A Russian appeals court on Monday upheld a nine-year prison sentence for Trevor Reed, a former United States Marine who was convicted last year of endangering the lives of two police officers in August 2019, charges he denies.
US Ambassador John Sullivan, who returned to Moscow last week after leaving in April amid a diplomatic crisis, said he regretted the court’s decision.“Today marks another sad milestone as Trevor Reed’s appeal was denied,” Sullivan said, in comments shared on Twitter by the embassy’s spokesperson.
“[It is] another absurd miscarriage of justice in Russia as the world watches,” Sullivan saidReed’s defence team plans to lodge a further appeal, the RIA news agency cited Reed’s lawyer as saying.
Reed, at the time a student from Texas, allegedly attacked police while drunk after attending a party in Moscow.
His family has cited what they say are irregularities in the proceedings and said the prosecution’s request for a nearly 10-year sentence was excessive.
“This is completely a political case,” Reed told journalists after his guilty verdict in July 2020. “I will be asking my government for political support.”

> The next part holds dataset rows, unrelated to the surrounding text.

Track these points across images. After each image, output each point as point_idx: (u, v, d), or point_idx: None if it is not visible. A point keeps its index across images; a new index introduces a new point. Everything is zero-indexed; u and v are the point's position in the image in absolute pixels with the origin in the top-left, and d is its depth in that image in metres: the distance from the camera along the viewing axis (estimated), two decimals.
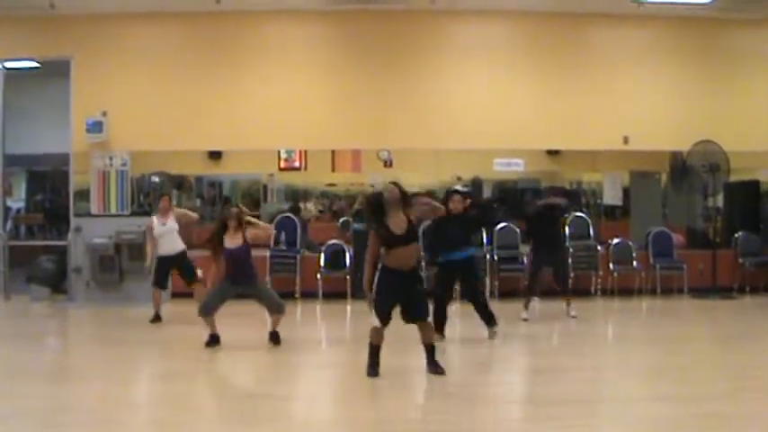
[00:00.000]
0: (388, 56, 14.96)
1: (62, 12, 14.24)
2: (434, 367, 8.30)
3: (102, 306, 13.52)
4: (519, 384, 8.68)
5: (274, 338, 9.95)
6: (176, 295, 12.72)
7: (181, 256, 12.14)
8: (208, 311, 9.78)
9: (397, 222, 8.09)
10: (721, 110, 15.06)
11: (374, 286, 8.16)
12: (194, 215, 12.79)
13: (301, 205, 17.33)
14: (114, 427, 6.71)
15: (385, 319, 8.14)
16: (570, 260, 14.58)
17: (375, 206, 8.19)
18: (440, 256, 10.46)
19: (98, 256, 14.11)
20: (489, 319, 10.45)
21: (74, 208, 14.70)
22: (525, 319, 11.97)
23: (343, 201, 18.09)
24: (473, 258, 10.62)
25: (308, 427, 6.93)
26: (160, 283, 12.15)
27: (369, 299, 8.17)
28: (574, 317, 12.17)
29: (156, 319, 11.94)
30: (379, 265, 8.21)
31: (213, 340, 9.87)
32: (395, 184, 8.28)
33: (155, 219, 12.08)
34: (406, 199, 8.20)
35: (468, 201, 10.61)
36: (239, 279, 9.80)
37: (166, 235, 11.99)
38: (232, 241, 9.82)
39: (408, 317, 8.26)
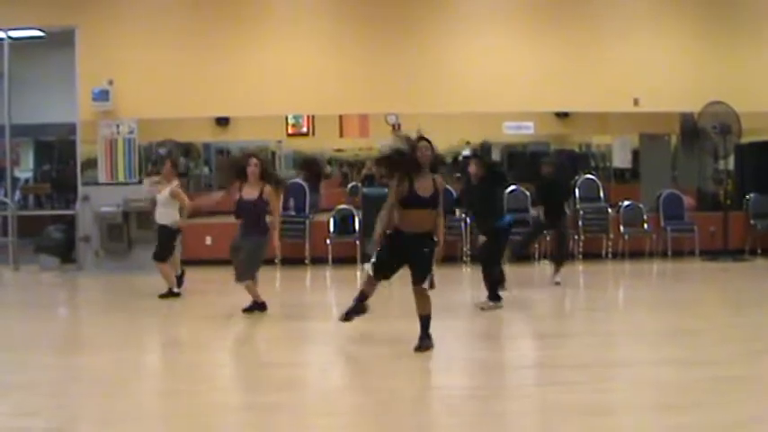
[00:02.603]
0: (395, 19, 14.84)
1: None
2: (421, 341, 7.96)
3: (112, 275, 13.53)
4: (530, 349, 8.66)
5: (255, 307, 9.83)
6: (185, 263, 12.64)
7: (163, 229, 11.33)
8: (248, 275, 9.68)
9: (423, 184, 7.79)
10: (733, 71, 14.92)
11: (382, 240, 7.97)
12: (185, 200, 12.11)
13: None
14: (125, 398, 6.69)
15: (381, 272, 7.97)
16: (581, 223, 14.59)
17: (403, 161, 7.80)
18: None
19: (106, 224, 14.09)
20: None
21: (81, 177, 14.67)
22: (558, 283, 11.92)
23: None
24: (499, 229, 10.44)
25: (323, 394, 6.91)
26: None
27: (371, 245, 8.00)
28: (558, 283, 11.96)
29: (173, 291, 11.37)
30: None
31: (258, 306, 9.83)
32: (428, 142, 7.92)
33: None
34: (436, 161, 7.99)
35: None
36: (248, 230, 9.68)
37: (159, 205, 11.38)
38: (248, 192, 9.70)
39: (412, 279, 7.96)
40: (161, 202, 11.35)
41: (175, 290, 11.28)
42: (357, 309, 8.21)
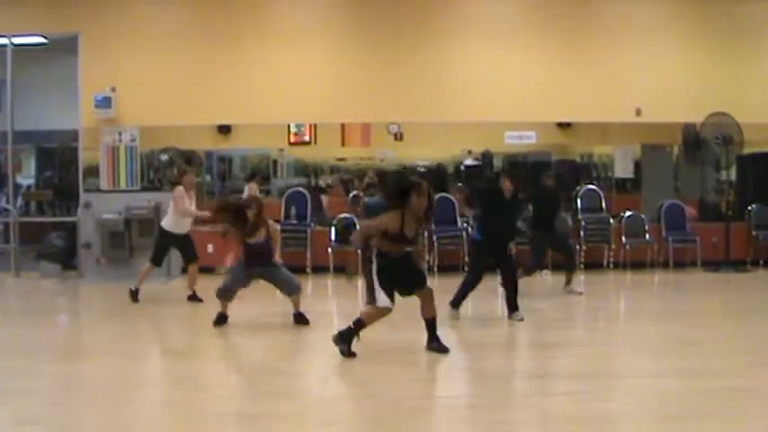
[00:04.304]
0: (397, 29, 14.84)
1: None
2: (437, 344, 8.15)
3: (113, 282, 13.49)
4: (532, 359, 8.64)
5: (301, 319, 9.76)
6: (186, 270, 12.59)
7: (185, 237, 11.69)
8: (227, 295, 9.61)
9: (410, 224, 7.90)
10: (735, 81, 14.93)
11: (375, 269, 7.96)
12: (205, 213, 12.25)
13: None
14: (125, 405, 6.67)
15: (392, 298, 7.94)
16: (582, 233, 14.59)
17: (400, 192, 7.91)
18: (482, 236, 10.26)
19: (108, 231, 14.06)
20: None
21: (83, 184, 14.68)
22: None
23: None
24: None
25: (322, 403, 6.89)
26: (157, 259, 11.69)
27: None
28: (581, 293, 12.07)
29: (134, 295, 11.53)
30: (375, 251, 8.01)
31: (222, 319, 9.73)
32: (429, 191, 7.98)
33: (183, 191, 11.47)
34: (429, 211, 8.02)
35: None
36: (257, 266, 9.59)
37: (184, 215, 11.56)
38: (254, 237, 9.57)
39: (408, 289, 8.09)
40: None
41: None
42: (353, 338, 8.08)
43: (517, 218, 10.59)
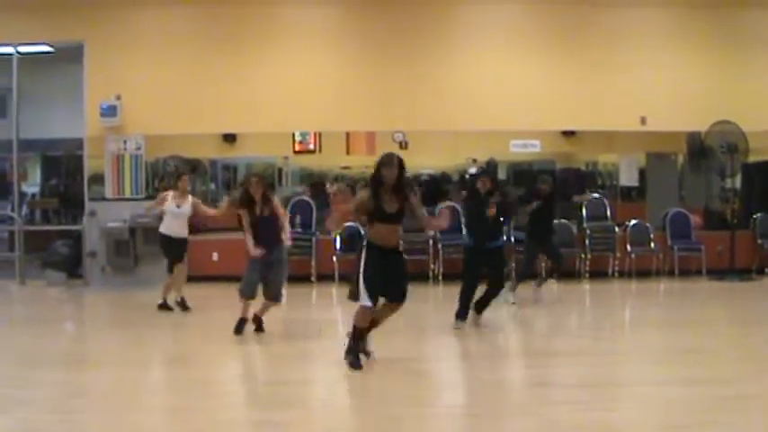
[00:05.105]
0: (403, 37, 14.86)
1: None
2: (353, 353, 8.04)
3: (118, 290, 13.51)
4: (535, 368, 8.61)
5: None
6: (192, 279, 12.61)
7: (183, 242, 11.60)
8: (250, 292, 9.61)
9: (390, 201, 7.90)
10: (740, 90, 14.92)
11: (362, 264, 7.93)
12: (210, 211, 11.95)
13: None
14: (129, 413, 6.68)
15: (375, 292, 7.85)
16: (587, 242, 14.57)
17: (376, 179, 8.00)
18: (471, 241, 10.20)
19: (113, 240, 14.09)
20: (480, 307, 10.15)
21: (88, 192, 14.70)
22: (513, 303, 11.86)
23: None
24: (502, 248, 10.44)
25: (326, 411, 6.90)
26: (172, 267, 11.60)
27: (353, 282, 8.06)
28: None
29: (164, 306, 11.52)
30: (364, 242, 8.04)
31: (242, 324, 9.67)
32: (399, 161, 8.04)
33: (170, 195, 11.52)
34: (401, 183, 8.00)
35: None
36: (269, 243, 9.60)
37: (179, 218, 11.48)
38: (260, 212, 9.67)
39: (389, 298, 8.01)
40: (181, 215, 11.48)
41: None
42: (357, 348, 8.04)
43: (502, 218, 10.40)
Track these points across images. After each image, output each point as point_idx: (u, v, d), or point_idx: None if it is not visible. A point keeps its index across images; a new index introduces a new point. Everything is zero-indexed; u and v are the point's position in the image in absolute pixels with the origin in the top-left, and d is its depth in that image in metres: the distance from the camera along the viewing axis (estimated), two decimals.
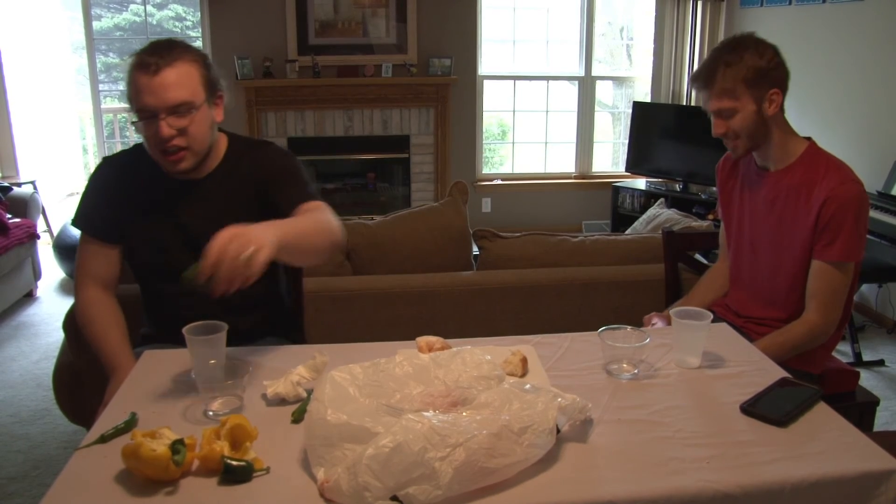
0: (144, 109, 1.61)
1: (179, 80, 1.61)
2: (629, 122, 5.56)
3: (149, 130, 1.64)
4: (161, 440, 1.13)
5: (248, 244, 1.29)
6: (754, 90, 1.80)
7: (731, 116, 1.84)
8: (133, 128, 1.67)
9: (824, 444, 1.24)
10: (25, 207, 4.43)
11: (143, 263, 1.85)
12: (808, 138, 1.92)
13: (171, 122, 1.61)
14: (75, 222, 1.82)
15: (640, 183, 5.55)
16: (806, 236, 1.84)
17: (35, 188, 4.90)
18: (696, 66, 4.31)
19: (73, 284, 1.85)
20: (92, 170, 1.88)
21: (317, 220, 1.60)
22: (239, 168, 1.78)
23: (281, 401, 1.37)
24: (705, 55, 3.84)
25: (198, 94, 1.65)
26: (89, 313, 1.78)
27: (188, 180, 1.75)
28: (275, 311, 1.96)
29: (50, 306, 4.34)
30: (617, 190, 5.52)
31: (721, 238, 2.18)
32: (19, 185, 4.83)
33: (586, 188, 5.97)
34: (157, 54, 1.61)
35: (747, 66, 1.79)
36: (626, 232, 3.29)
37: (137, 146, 1.81)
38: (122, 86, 5.89)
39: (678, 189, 5.28)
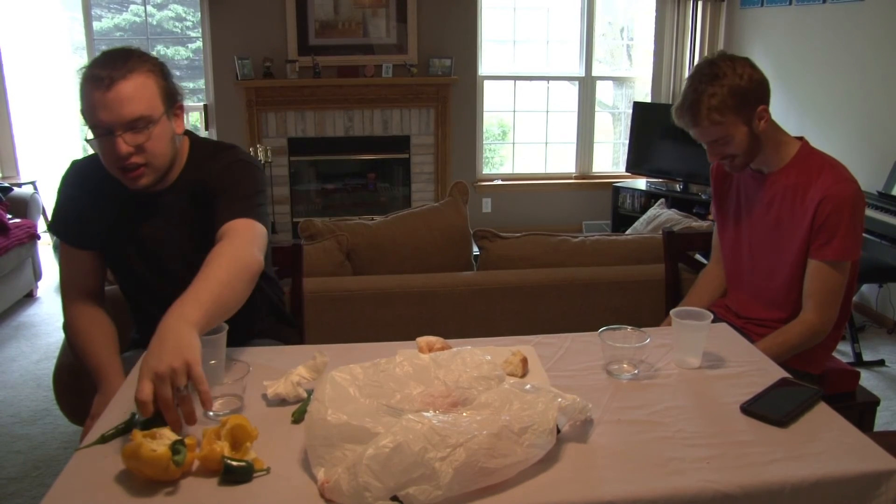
0: (99, 126, 1.51)
1: (135, 94, 1.51)
2: (629, 123, 5.56)
3: (105, 148, 1.54)
4: (161, 440, 1.13)
5: (174, 375, 1.18)
6: (742, 114, 1.80)
7: (726, 144, 1.85)
8: (88, 145, 1.61)
9: (824, 444, 1.24)
10: (25, 208, 4.43)
11: (115, 273, 1.81)
12: (801, 138, 1.92)
13: (128, 138, 1.52)
14: (50, 228, 1.75)
15: (641, 183, 5.55)
16: (802, 236, 1.84)
17: (35, 188, 4.90)
18: (694, 64, 4.31)
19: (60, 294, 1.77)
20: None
21: (229, 259, 1.44)
22: (198, 178, 1.68)
23: (281, 401, 1.37)
24: (705, 55, 3.85)
25: (155, 108, 1.55)
26: (75, 326, 1.72)
27: (148, 193, 1.66)
28: (273, 312, 1.95)
29: (50, 306, 4.34)
30: (617, 190, 5.53)
31: (714, 240, 2.17)
32: (19, 185, 4.84)
33: (586, 188, 5.97)
34: (109, 66, 1.50)
35: (730, 93, 1.78)
36: (627, 232, 3.29)
37: None
38: None
39: (678, 189, 5.28)
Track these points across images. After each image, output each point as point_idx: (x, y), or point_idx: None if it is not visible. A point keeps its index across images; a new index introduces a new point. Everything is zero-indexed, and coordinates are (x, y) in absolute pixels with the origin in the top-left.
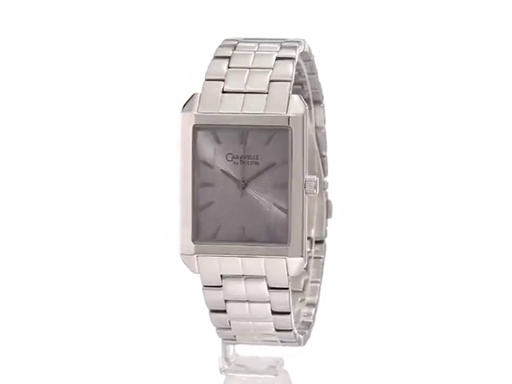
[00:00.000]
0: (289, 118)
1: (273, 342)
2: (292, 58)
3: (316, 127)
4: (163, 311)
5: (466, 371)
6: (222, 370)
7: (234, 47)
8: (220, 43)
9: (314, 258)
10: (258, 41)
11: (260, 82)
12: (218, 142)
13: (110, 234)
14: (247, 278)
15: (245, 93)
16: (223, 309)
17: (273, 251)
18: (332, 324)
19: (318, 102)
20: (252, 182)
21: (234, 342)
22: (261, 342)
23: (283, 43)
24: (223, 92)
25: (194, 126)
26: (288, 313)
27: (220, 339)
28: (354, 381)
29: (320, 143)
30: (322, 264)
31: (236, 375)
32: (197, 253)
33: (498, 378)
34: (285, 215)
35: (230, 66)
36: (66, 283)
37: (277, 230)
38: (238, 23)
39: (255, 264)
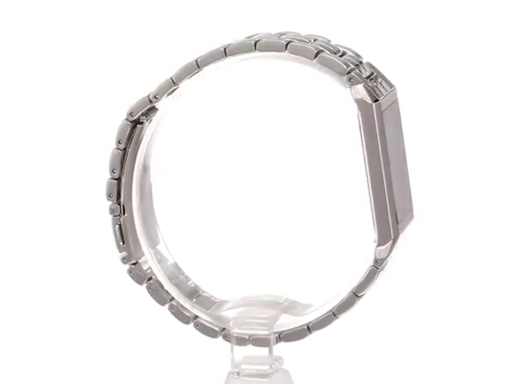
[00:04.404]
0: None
1: None
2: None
3: None
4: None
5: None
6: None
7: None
8: (293, 43)
9: None
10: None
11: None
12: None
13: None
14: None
15: (370, 78)
16: None
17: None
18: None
19: None
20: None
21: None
22: None
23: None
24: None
25: (382, 111)
26: None
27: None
28: (354, 381)
29: None
30: None
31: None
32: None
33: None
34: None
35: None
36: (67, 282)
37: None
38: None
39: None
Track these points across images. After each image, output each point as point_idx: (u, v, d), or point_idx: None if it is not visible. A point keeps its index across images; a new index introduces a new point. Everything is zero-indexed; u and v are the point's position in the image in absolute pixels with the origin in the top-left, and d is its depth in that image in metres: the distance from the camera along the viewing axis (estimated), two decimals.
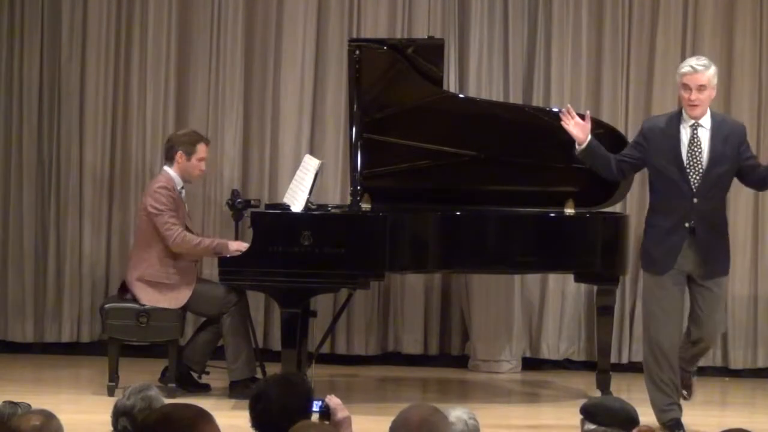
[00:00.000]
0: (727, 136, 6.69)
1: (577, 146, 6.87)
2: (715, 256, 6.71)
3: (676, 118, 6.76)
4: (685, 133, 6.70)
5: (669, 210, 6.72)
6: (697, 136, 6.68)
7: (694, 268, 6.70)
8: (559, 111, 7.09)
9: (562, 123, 6.89)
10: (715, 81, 6.72)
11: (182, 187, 7.62)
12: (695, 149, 6.67)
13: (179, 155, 7.57)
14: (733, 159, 6.69)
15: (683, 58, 8.48)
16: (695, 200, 6.66)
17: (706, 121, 6.71)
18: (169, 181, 7.55)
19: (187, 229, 7.56)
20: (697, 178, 6.66)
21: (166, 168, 7.63)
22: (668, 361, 6.74)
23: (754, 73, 8.54)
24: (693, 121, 6.69)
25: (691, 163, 6.67)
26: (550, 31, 8.64)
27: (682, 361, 6.81)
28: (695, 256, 6.67)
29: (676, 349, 6.76)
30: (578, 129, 6.88)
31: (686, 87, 6.67)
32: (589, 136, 6.87)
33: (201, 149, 7.63)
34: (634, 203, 8.47)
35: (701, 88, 6.65)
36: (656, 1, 8.61)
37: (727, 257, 6.81)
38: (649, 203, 6.95)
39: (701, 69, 6.67)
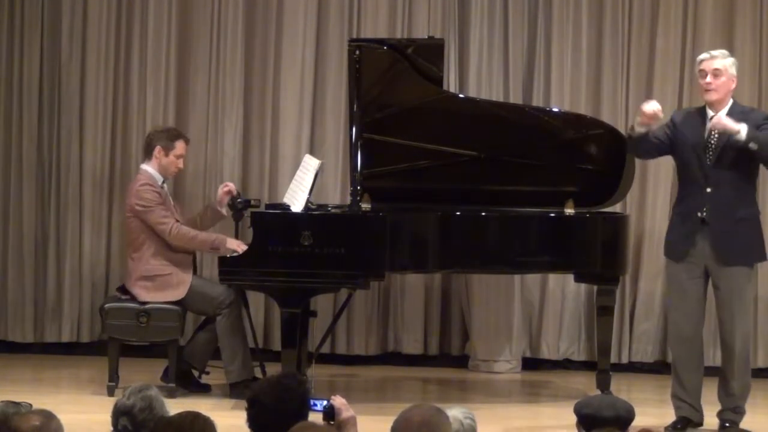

Russian President Vladimir Putin and his US counterpart President Joe Biden discussed the topic of prisoner swaps at talks in Geneva this month.
Biden and Putin agreed in Geneva to hold talks on arms control and to return their respective ambassadors to their posts, but discord remained between Washington and Moscow on human rights, cyberattacks, election interference and Ukraine.
The meeting on June 16 was the first between the two leaders since Biden took office in January, and lasted for more than three hours.